- EXERCISE DESCRIPTION:
Nothing but the text of the records should come back; copy it exactly and leave the pictures out.
----------
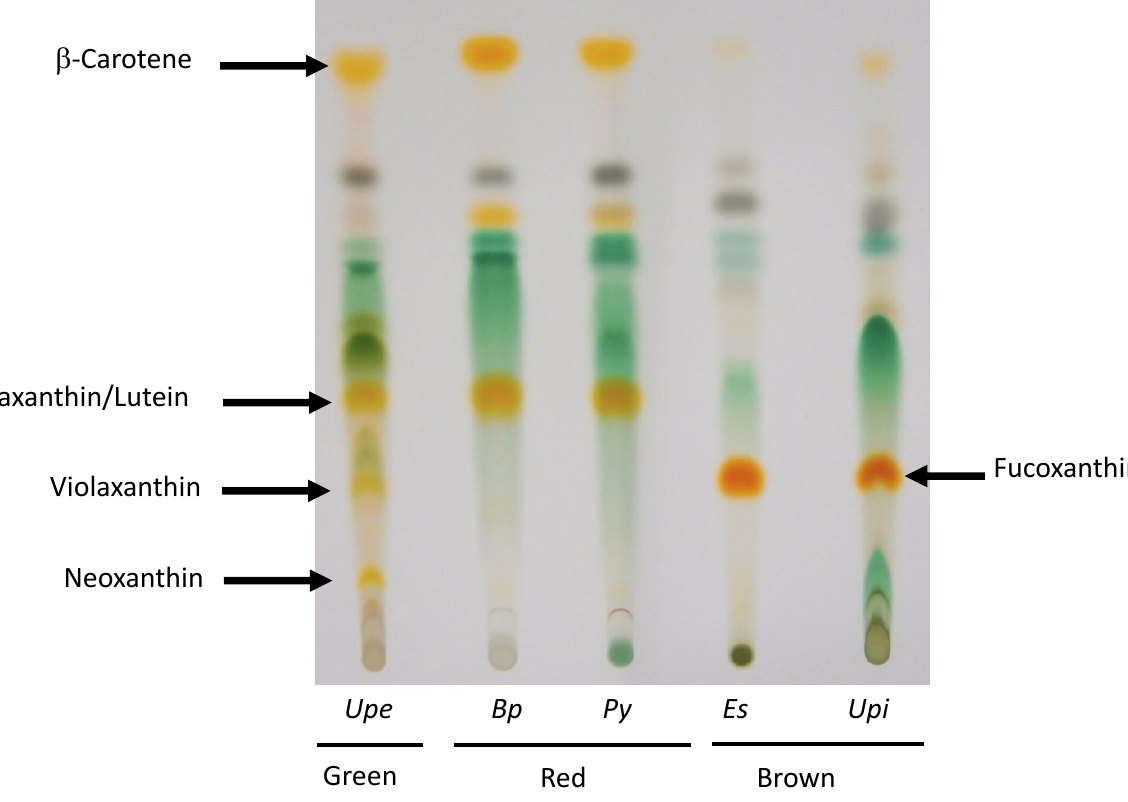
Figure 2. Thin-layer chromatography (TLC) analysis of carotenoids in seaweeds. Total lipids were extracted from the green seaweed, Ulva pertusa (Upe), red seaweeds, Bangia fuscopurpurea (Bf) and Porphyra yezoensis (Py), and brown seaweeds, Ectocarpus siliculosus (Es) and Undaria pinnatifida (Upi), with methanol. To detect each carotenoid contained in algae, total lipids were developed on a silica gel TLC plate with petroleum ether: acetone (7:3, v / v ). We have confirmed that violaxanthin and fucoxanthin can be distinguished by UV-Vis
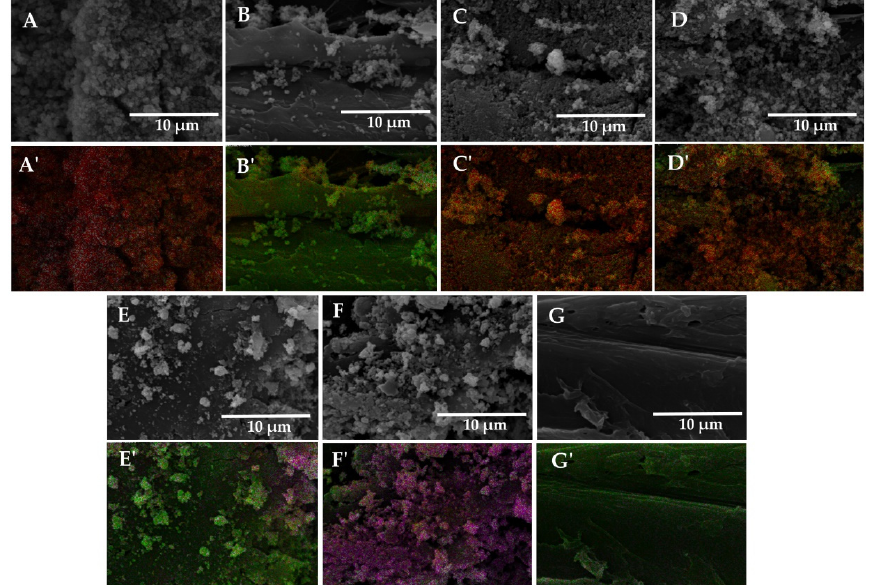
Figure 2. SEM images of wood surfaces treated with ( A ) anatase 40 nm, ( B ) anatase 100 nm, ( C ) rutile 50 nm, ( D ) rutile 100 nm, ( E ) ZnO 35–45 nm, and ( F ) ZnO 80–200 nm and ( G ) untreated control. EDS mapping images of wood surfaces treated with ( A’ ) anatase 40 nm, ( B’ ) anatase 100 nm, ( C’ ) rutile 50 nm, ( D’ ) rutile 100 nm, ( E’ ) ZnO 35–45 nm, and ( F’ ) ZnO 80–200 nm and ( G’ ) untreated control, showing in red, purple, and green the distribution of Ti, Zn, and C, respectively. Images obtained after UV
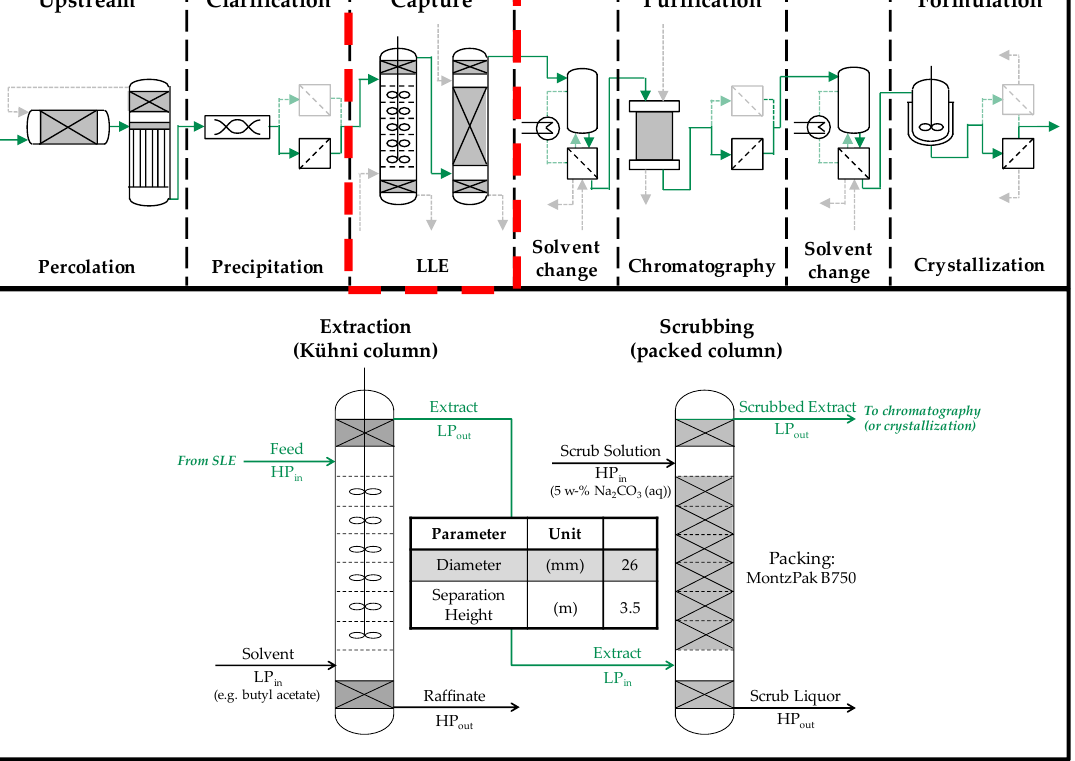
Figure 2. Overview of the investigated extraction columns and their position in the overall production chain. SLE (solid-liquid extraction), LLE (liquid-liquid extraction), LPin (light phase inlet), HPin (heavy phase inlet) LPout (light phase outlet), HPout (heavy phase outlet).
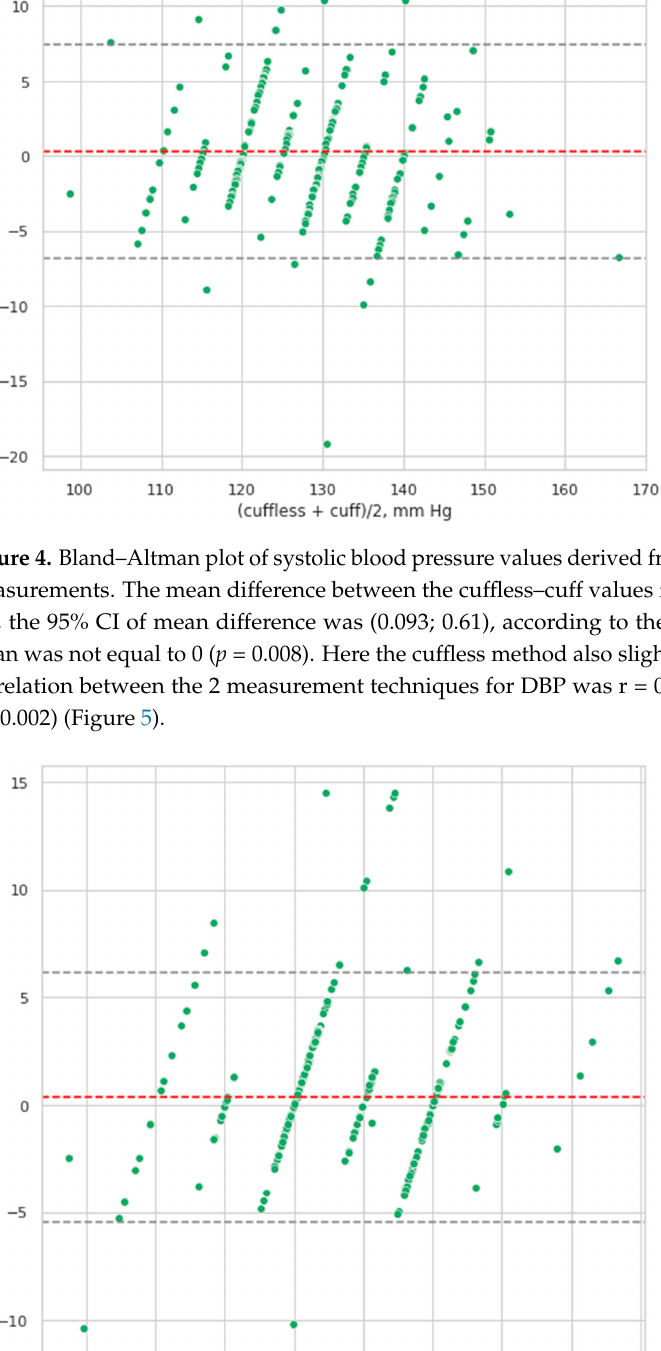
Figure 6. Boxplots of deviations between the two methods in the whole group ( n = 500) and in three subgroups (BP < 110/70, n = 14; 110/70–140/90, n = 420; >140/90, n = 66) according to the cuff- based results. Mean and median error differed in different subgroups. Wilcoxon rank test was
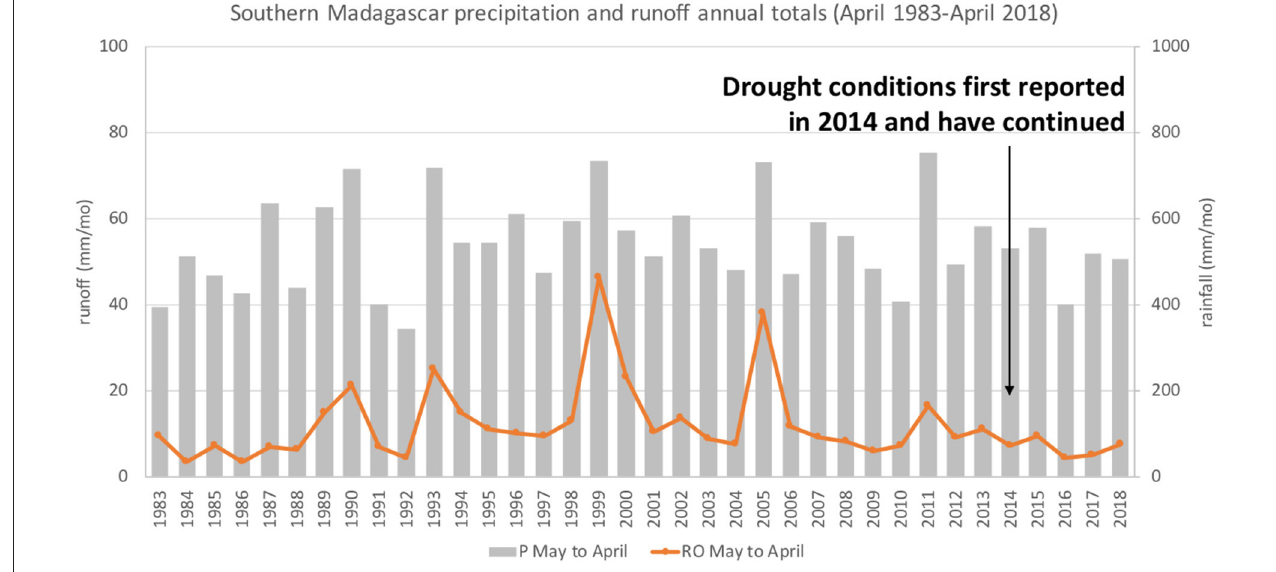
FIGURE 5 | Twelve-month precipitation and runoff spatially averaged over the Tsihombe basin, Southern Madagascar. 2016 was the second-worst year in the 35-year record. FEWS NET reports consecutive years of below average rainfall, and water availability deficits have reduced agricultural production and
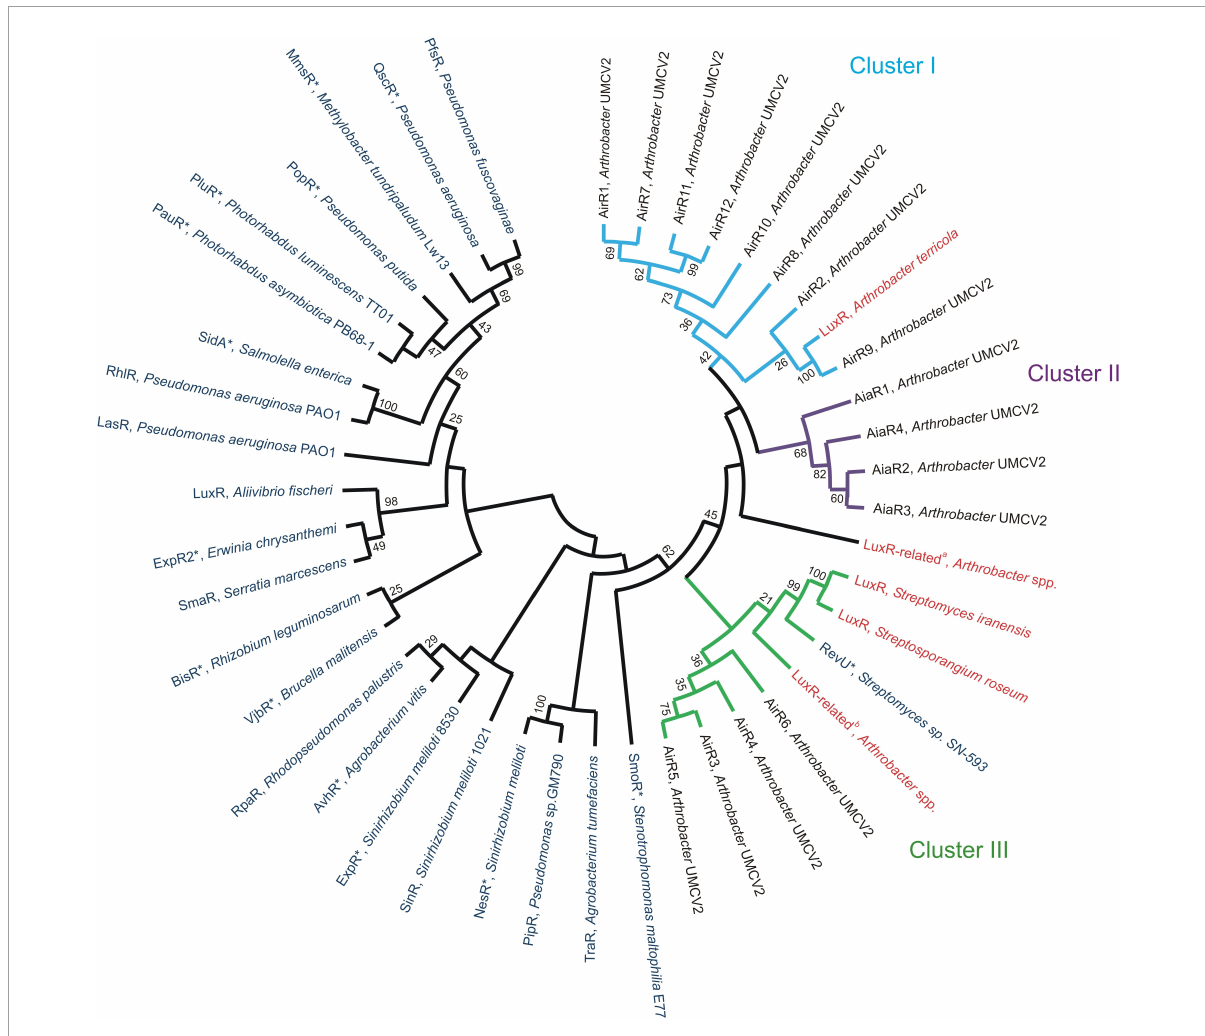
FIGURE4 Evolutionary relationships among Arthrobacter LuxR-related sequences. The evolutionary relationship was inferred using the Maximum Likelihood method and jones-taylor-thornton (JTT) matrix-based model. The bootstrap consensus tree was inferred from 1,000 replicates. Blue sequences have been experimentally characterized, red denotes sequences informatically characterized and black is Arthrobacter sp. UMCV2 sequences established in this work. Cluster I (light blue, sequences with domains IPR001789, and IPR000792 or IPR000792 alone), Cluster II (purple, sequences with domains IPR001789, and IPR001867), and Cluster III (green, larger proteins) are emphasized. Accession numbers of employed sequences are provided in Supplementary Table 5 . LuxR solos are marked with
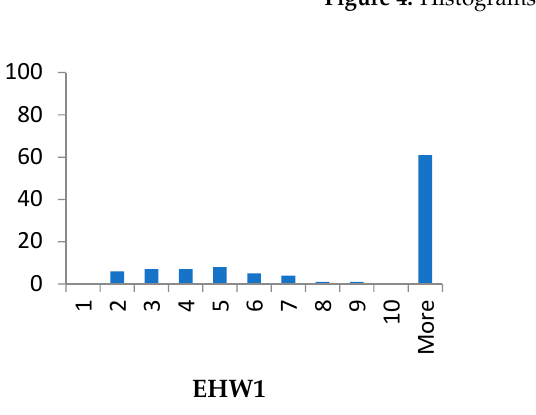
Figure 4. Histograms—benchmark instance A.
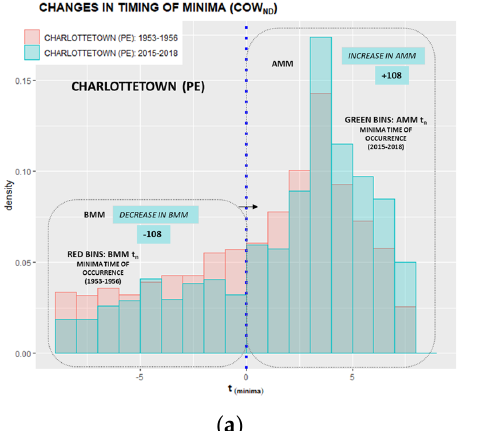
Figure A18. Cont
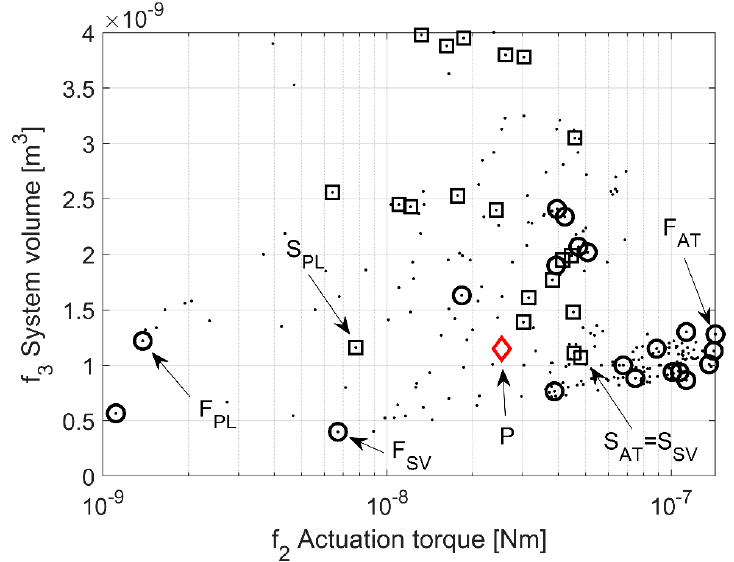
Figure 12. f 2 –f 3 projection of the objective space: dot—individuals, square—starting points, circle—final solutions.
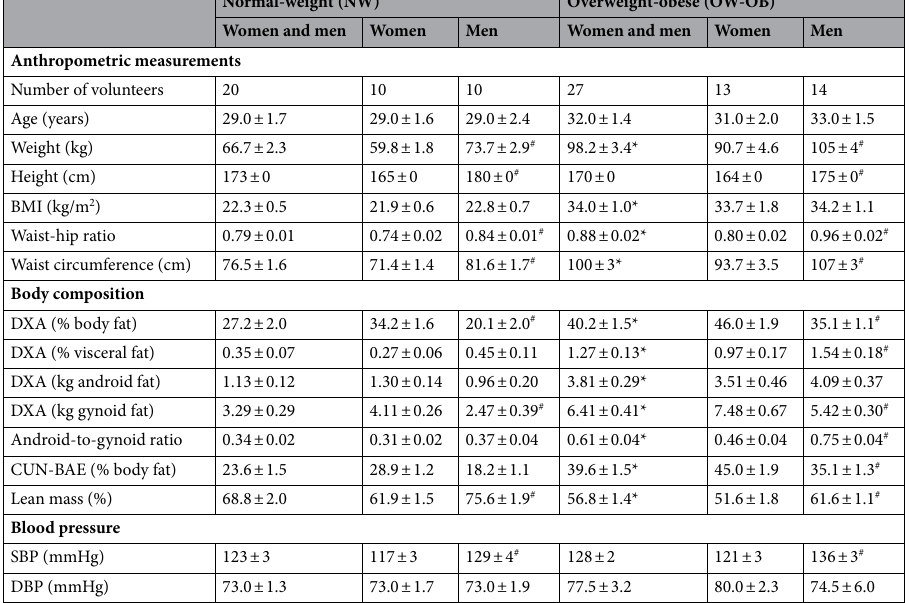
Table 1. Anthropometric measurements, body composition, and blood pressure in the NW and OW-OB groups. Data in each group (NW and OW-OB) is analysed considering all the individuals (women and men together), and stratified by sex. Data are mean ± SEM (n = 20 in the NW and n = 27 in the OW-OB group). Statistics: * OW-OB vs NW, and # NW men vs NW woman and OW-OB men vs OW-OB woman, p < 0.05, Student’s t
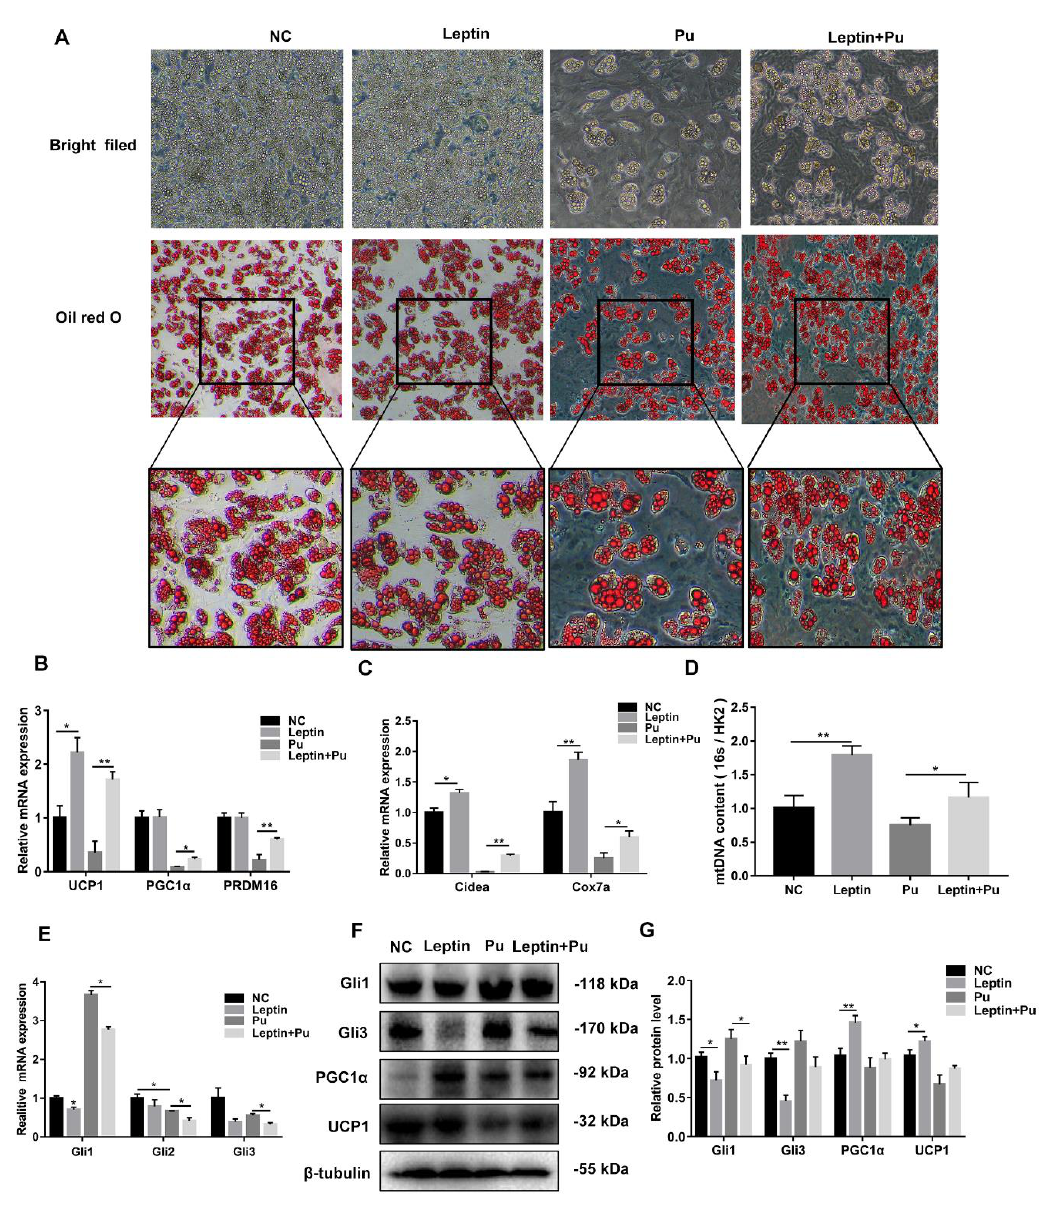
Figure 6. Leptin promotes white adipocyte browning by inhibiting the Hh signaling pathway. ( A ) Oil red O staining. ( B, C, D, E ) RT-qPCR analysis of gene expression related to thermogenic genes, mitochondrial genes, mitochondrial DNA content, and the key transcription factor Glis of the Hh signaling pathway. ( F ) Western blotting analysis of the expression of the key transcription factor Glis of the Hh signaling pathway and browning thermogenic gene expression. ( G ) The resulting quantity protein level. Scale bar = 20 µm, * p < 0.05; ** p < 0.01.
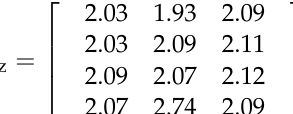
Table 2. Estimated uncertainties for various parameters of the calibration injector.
----------
- RESULT FOR THIS EXERCISE:
Figure 2. Thin-layer chromatography (TLC) analysis of carotenoids in seaweeds. Total lipids were extracted from the green seaweed, Ulva pertusa (Upe), red seaweeds, Bangia fuscopurpurea (Bf) and Porphyra yezoensis (Py), and brown seaweeds, Ectocarpus siliculosus (Es) and Undaria pinnatifida (Upi), with methanol. To detect each carotenoid contained in algae, total lipids were developed on a silica gel TLC plate with petroleum ether: acetone (7:3, v / v ). We have confirmed that violaxanthin and fucoxanthin can be distinguished by UV-Vis
Figure 2. SEM images of wood surfaces treated with ( A ) anatase 40 nm, ( B ) anatase 100 nm, ( C ) rutile 50 nm, ( D ) rutile 100 nm, ( E ) ZnO 35–45 nm, and ( F ) ZnO 80–200 nm and ( G ) untreated control. EDS mapping images of wood surfaces treated with ( A’ ) anatase 40 nm, ( B’ ) anatase 100 nm, ( C’ ) rutile 50 nm, ( D’ ) rutile 100 nm, ( E’ ) ZnO 35–45 nm, and ( F’ ) ZnO 80–200 nm and ( G’ ) untreated control, showing in red, purple, and green the distribution of Ti, Zn, and C, respectively. Images obtained after UV
Figure 2. Overview of the investigated extraction columns and their position in the overall production chain. SLE (solid-liquid extraction), LLE (liquid-liquid extraction), LPin (light phase inlet), HPin (heavy phase inlet) LPout (light phase outlet), HPout (heavy phase outlet).
Figure 6. Boxplots of deviations between the two methods in the whole group ( n = 500) and in three subgroups (BP < 110/70, n = 14; 110/70–140/90, n = 420; >140/90, n = 66) according to the cuff- based results. Mean and median error differed in different subgroups. Wilcoxon rank test was
FIGURE 5 | Twelve-month precipitation and runoff spatially averaged over the Tsihombe basin, Southern Madagascar. 2016 was the second-worst year in the 35-year record. FEWS NET reports consecutive years of below average rainfall, and water availability deficits have reduced agricultural production and
FIGURE4 Evolutionary relationships among Arthrobacter LuxR-related sequences. The evolutionary relationship was inferred using the Maximum Likelihood method and jones-taylor-thornton (JTT) matrix-based model. The bootstrap consensus tree was inferred from 1,000 replicates. Blue sequences have been experimentally characterized, red denotes sequences informatically characterized and black is Arthrobacter sp. UMCV2 sequences established in this work. Cluster I (light blue, sequences with domains IPR001789, and IPR000792 or IPR000792 alone), Cluster II (purple, sequences with domains IPR001789, and IPR001867), and Cluster III (green, larger proteins) are emphasized. Accession numbers of employed sequences are provided in Supplementary Table 5 . LuxR solos are marked with
Figure 4. Histograms—benchmark instance A.
Figure A18. Cont
Figure 12. f 2 –f 3 projection of the objective space: dot—individuals, square—starting points, circle—final solutions.
Table 1. Anthropometric measurements, body composition, and blood pressure in the NW and OW-OB groups. Data in each group (NW and OW-OB) is analysed considering all the individuals (women and men together), and stratified by sex. Data are mean ± SEM (n = 20 in the NW and n = 27 in the OW-OB group). Statistics: * OW-OB vs NW, and # NW men vs NW woman and OW-OB men vs OW-OB woman, p < 0.05, Student’s t
Figure 6. Leptin promotes white adipocyte browning by inhibiting the Hh signaling pathway. ( A ) Oil red O staining. ( B, C, D, E ) RT-qPCR analysis of gene expression related to thermogenic genes, mitochondrial genes, mitochondrial DNA content, and the key transcription factor Glis of the Hh signaling pathway. ( F ) Western blotting analysis of the expression of the key transcription factor Glis of the Hh signaling pathway and browning thermogenic gene expression. ( G ) The resulting quantity protein level. Scale bar = 20 µm, * p < 0.05; ** p < 0.01.
Table 2. Estimated uncertainties for various parameters of the calibration injector.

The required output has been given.